Nearby dancers chuckled at the response. Serrano’s students know his tough-love teaching style can be demanding, but they understand his passion for dance, and most importantly, for ensuring his students’ well-being.
Serrano said if his dancers do not give it their best, he gets agitated, as he wants to instill appreciation and respect into them.
“I’m very, very picky when it comes to choreography,” Serrano said. “If their parents are going out there and spending all that time and money, I think everybody should look and dance their best.”
Alexis Colon, 15, and Taisha Cardona, 20, have danced at Serrano’s Bailando Dance Studio, located at 3632 N. Fifth St., for eight and five years, respectively. Colon said she feels Serrano’s studio enables her to grow as a dancer.
“Dancing is a passion for me,” Colon said. “Dancing is a stress reliever and takes me to another place.”
Cardona agreed and added that being a Feugo dancer keeps the girls out of trouble.
“Being here gives me an opportunity to do a bunch of different activities,” Cardona said. “It keeps me off the streets.”
The dance performances at the Latinas United For the Cure lunch break — in front of nearly 1,000 spectators Philadelphia Marriott Hotel — went smoothly and received loud applause from the audience. Afterward, Serrano smiled and congratulated all his dancers. He explained that the studio’s members are very close.
“We’re a tight-knit family,” Serrano said. “Families argue and scream at each other. But at the end of the day, I make sure that from my little ones all the way up to my teenagers feel special.”
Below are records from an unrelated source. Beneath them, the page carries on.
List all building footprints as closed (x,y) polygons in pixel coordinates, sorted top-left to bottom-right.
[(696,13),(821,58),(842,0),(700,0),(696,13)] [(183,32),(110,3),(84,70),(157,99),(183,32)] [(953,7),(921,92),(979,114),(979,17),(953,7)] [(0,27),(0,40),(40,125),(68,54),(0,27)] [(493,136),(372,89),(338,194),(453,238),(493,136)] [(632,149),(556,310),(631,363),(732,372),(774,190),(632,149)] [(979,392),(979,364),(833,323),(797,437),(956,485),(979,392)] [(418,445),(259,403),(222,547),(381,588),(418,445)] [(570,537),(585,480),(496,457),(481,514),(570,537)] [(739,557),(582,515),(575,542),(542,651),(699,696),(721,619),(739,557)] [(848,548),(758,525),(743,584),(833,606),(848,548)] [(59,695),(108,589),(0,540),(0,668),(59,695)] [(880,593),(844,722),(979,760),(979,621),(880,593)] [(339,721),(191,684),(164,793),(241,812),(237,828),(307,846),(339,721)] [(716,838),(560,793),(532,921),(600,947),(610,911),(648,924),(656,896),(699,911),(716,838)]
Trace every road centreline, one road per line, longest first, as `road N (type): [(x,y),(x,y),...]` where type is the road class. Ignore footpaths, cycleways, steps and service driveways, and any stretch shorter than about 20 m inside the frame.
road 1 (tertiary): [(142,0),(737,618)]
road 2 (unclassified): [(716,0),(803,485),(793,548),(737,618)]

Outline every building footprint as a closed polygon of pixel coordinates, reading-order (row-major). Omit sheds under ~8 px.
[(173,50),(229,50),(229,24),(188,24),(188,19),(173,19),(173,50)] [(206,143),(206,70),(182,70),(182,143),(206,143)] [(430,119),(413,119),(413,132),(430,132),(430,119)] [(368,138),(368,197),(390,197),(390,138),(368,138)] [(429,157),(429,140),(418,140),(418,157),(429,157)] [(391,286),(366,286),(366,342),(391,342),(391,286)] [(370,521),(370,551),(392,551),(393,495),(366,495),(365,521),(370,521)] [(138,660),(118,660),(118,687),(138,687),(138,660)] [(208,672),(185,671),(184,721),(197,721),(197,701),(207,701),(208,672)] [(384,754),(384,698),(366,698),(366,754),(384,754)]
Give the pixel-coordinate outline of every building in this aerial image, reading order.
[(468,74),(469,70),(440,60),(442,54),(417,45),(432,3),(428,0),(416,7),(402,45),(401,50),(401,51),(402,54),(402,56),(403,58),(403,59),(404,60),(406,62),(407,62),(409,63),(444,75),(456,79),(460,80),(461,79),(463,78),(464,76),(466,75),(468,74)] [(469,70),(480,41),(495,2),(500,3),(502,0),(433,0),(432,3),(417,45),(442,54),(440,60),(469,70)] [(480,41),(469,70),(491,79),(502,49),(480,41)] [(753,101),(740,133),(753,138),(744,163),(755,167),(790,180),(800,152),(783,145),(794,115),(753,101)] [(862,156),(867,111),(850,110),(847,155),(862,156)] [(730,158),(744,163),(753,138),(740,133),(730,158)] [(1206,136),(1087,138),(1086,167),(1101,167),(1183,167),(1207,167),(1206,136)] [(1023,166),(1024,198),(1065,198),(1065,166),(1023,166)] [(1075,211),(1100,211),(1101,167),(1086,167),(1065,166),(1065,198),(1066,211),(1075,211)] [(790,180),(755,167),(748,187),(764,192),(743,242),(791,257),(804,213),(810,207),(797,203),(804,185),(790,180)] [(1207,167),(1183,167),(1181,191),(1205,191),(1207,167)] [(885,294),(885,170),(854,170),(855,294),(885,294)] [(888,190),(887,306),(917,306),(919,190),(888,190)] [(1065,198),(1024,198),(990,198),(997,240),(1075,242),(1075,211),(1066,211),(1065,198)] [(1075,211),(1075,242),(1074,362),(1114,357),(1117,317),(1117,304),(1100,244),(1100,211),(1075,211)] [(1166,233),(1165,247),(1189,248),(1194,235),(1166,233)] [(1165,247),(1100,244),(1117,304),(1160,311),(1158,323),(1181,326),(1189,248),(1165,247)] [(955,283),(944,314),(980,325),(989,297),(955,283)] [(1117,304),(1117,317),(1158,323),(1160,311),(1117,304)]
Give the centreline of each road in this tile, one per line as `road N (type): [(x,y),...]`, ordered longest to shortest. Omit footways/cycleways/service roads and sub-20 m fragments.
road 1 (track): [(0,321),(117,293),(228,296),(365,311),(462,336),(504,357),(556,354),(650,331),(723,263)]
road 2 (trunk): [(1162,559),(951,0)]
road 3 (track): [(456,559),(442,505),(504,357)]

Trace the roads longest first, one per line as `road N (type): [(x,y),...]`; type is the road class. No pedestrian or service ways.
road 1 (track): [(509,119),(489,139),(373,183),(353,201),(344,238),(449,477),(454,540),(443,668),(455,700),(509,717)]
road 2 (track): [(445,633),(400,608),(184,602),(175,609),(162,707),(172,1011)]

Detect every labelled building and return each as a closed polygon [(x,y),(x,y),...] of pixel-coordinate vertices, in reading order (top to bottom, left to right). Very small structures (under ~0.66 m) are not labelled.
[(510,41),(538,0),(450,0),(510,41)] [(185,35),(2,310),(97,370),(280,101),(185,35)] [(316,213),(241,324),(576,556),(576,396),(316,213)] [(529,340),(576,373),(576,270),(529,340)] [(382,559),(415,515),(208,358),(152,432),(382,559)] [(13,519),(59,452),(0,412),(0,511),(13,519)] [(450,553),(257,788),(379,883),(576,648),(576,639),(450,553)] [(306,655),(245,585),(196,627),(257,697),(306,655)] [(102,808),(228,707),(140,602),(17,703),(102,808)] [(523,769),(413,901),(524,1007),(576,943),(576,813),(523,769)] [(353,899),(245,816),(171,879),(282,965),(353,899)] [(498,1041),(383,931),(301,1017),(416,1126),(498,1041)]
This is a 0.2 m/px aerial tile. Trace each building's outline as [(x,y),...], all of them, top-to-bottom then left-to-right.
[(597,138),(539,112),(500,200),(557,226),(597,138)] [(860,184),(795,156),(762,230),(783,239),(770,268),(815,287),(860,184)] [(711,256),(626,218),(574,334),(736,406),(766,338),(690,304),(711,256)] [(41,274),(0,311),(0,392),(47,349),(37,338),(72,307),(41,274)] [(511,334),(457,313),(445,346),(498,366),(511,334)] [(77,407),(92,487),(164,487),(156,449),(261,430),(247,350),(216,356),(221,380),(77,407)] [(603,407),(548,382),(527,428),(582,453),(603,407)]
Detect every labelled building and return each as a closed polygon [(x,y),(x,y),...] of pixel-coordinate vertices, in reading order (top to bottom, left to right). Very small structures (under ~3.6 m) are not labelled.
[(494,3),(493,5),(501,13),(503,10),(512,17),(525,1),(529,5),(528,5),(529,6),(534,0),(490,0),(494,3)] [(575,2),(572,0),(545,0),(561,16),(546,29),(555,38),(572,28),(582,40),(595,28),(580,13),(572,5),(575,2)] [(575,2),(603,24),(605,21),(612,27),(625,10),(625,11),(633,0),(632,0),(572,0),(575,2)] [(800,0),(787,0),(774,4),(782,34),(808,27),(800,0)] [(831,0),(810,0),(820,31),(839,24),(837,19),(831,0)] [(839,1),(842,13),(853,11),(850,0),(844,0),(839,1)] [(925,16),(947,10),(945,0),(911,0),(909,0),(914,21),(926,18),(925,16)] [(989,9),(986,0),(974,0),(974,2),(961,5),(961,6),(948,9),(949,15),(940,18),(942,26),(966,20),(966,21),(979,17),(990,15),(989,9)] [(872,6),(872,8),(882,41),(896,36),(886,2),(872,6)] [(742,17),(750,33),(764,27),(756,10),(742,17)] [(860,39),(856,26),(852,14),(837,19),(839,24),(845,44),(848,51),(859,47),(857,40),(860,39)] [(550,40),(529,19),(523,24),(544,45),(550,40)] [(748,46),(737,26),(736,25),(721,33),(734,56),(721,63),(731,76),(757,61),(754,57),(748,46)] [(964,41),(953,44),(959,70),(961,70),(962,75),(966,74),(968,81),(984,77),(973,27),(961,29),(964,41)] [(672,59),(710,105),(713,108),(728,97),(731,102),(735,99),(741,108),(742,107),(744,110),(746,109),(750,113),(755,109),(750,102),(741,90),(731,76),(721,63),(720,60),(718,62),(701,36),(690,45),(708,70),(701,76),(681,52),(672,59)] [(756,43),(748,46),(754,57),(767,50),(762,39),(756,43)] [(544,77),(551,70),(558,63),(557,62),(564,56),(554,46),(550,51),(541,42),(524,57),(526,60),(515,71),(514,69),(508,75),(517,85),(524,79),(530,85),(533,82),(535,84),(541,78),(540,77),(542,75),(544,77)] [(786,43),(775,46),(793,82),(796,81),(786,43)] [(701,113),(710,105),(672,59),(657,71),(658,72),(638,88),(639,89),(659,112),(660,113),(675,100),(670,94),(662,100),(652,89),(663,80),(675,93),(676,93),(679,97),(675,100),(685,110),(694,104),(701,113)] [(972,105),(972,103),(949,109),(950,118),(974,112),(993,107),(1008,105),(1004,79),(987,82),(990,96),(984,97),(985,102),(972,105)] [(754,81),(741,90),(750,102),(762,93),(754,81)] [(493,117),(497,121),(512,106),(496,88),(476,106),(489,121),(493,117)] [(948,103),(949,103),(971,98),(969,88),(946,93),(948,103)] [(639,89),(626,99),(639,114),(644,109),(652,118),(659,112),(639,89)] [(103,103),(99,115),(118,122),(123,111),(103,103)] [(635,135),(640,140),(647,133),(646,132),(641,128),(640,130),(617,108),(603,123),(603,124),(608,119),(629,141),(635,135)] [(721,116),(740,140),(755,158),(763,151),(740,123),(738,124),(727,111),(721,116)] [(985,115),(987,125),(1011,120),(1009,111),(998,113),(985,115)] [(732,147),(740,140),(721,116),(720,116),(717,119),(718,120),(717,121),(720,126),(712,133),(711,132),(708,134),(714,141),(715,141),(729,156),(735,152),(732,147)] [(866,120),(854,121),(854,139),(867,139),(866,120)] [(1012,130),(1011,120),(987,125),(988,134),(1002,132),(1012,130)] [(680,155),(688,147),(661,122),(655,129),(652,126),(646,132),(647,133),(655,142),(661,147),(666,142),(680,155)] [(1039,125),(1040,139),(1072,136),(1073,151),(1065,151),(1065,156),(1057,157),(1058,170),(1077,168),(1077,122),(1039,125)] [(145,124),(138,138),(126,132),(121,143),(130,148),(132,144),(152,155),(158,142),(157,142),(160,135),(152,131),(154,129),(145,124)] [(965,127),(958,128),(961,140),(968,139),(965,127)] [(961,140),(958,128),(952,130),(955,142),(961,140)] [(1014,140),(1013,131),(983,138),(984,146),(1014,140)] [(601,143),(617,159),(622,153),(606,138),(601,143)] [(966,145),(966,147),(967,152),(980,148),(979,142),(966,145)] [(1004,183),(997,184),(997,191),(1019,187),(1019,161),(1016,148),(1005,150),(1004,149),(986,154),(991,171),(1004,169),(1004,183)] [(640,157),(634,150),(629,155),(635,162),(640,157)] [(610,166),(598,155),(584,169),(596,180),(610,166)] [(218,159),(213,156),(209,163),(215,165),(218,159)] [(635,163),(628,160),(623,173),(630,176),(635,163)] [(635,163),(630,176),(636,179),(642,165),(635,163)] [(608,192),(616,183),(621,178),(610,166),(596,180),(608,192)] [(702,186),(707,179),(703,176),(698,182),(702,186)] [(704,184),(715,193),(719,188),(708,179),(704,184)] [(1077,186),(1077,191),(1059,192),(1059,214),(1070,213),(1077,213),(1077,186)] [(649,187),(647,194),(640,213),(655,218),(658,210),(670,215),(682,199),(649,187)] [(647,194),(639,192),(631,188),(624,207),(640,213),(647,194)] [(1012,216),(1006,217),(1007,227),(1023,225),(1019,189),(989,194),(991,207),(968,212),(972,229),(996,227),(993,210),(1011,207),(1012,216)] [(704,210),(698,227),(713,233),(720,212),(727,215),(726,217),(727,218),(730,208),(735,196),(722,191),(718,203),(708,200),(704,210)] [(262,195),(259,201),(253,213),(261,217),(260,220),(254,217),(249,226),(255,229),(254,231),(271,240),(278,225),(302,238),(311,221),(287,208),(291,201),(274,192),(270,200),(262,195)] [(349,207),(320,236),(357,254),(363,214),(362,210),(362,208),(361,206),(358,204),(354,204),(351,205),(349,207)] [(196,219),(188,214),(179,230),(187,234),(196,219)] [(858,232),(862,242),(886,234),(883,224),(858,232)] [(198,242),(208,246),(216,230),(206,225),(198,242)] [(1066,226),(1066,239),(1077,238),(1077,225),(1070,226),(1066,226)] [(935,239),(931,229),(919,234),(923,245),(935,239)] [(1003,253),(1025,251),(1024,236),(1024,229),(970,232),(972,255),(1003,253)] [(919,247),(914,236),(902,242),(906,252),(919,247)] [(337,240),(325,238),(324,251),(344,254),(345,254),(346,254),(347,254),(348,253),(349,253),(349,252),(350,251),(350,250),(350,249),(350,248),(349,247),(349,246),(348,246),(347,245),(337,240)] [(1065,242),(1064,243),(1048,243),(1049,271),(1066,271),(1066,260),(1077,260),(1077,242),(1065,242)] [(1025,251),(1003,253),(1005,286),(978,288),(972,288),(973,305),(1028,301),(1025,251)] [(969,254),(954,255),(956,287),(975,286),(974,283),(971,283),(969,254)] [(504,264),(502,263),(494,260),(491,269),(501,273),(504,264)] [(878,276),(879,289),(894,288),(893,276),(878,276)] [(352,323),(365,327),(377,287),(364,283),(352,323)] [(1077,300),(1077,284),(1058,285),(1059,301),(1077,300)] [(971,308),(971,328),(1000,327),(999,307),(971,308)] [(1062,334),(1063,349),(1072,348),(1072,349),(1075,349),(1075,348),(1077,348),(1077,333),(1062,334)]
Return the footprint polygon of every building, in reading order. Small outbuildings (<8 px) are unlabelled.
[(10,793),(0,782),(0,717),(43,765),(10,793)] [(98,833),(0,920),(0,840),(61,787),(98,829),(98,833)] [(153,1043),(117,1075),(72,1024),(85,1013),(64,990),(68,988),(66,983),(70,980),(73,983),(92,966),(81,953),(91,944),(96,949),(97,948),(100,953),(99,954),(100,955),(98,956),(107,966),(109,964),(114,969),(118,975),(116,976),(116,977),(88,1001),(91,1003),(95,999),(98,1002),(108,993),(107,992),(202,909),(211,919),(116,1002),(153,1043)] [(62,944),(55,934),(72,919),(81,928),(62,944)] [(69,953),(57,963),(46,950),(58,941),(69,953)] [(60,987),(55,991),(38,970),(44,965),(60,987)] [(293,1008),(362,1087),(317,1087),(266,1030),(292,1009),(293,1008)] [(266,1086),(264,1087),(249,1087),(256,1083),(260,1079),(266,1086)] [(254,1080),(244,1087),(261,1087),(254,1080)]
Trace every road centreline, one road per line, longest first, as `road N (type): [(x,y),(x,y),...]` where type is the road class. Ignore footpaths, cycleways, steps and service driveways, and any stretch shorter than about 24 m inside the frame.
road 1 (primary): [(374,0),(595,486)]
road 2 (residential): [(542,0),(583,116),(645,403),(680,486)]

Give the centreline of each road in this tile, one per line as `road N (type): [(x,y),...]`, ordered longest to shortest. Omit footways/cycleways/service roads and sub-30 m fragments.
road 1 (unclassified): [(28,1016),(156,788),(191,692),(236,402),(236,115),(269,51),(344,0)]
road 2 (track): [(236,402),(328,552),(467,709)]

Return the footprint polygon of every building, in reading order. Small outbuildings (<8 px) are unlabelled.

Arianna Santiago, 20, said that it was great the dance was well received, but the studio’s show of support for the cause was the most significant element of the performance.
“As a dancer, I feel it [the Susan G. Komen event] is a great way to show the community that we care about the things that are effecting the community,” Santiago said. “We’re not just a dance team that likes to perform; we always have to remember where we came from, and that’s home.”
Serrano beamed with pride at the response.